### Exercise prompt
Print the whole listing exactly as it appears, but skip the pictures.

### Records for this exercise
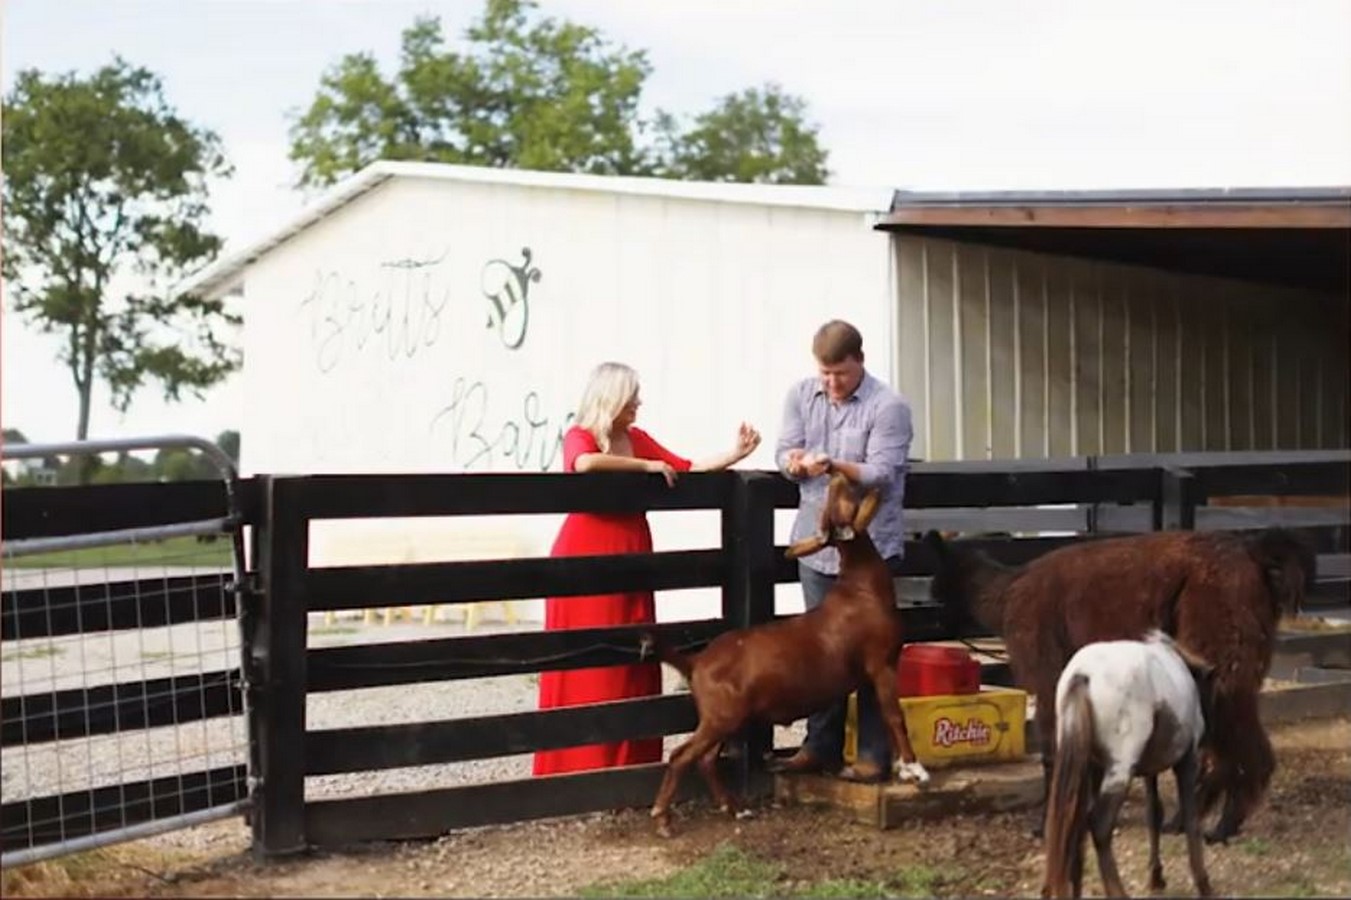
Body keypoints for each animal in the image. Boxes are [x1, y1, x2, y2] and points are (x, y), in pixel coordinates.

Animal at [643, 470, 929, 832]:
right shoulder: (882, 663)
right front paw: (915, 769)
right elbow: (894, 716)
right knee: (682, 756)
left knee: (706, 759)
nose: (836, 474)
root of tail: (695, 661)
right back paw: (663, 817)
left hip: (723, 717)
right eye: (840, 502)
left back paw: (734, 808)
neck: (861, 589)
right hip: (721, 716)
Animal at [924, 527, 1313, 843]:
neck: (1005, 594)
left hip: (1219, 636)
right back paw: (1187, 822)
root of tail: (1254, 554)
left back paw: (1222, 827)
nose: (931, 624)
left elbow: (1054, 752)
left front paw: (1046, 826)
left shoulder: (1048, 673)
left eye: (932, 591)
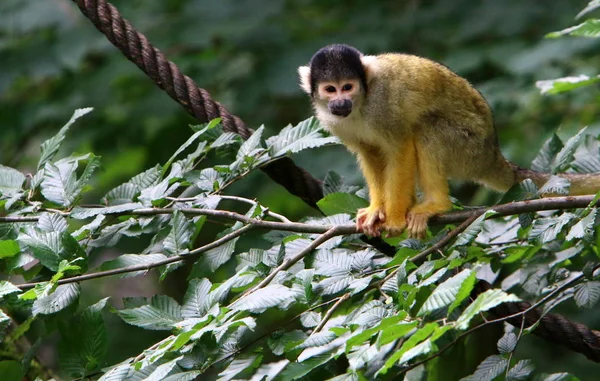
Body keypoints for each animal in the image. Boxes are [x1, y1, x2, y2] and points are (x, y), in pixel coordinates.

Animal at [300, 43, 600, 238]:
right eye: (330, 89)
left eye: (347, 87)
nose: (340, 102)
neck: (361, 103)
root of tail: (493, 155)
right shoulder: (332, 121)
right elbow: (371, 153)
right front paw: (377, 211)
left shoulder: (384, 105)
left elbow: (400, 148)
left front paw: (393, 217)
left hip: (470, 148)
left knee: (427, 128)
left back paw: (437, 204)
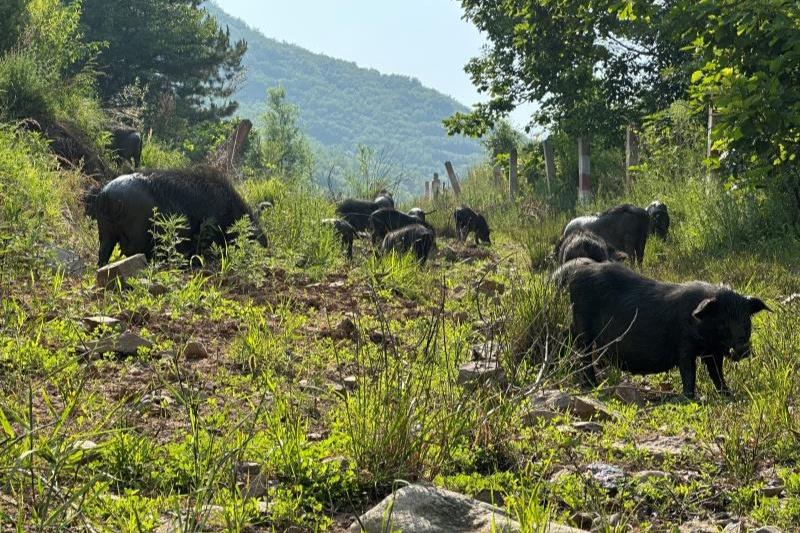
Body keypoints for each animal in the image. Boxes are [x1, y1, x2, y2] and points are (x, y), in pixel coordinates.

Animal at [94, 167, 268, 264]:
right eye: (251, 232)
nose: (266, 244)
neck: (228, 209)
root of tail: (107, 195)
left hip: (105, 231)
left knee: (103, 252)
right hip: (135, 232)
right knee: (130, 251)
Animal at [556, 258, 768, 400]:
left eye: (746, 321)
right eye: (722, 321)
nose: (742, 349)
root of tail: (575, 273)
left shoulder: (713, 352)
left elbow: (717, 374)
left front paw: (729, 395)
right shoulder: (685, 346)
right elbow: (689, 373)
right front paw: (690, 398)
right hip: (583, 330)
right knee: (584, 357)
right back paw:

### Result
Body keypoints for each animal in the image. Boxes are [x1, y1, x2, y2] and points are (x, y), in pixel coordinates.

Animal at [643, 470, 929, 832]:
right shoulder: (882, 663)
right front paw: (915, 769)
right elbow: (894, 716)
right knee: (682, 756)
left knee: (706, 759)
nose: (836, 474)
root of tail: (695, 661)
right back paw: (663, 817)
left hip: (723, 717)
right eye: (840, 502)
left back paw: (734, 808)
neck: (861, 589)
right hip: (721, 716)
Animal at [924, 527, 1313, 843]:
neck: (1005, 594)
left hip: (1219, 636)
right back paw: (1187, 822)
root of tail: (1254, 554)
left back paw: (1222, 827)
nose: (931, 624)
left elbow: (1054, 752)
left front paw: (1046, 826)
left shoulder: (1048, 673)
left eye: (932, 591)
Body keypoints for each animal in the image. Boxes are [x1, y1, x2, y2] and points are (x, y), in pixel coordinates.

Animal at [300, 43, 600, 238]:
right eye: (330, 89)
left eye: (347, 87)
nose: (340, 102)
neck: (361, 103)
root of tail: (493, 155)
right shoulder: (332, 121)
right elbow: (371, 153)
right front paw: (377, 211)
left shoulder: (384, 105)
left elbow: (400, 148)
left front paw: (393, 217)
left hip: (470, 148)
left knee: (427, 128)
left back paw: (437, 204)
Body keypoints for each animal in the image. Boxes are [x1, y1, x2, y2] and points are (x, y), in pixel coordinates.

Animal at [94, 167, 268, 264]:
right eye: (251, 232)
nose: (266, 244)
neck: (228, 209)
root of tail: (107, 195)
left hip: (105, 231)
left knee: (103, 252)
right hip: (135, 232)
right knee: (130, 251)
Animal at [556, 258, 768, 400]:
left eye: (746, 321)
right eye: (722, 321)
nose: (742, 349)
root of tail: (575, 273)
left shoulder: (713, 352)
left elbow: (717, 374)
left front paw: (729, 395)
right shoulder: (685, 346)
right elbow: (689, 373)
right front paw: (690, 398)
right hip: (583, 330)
right knee: (584, 357)
right back paw:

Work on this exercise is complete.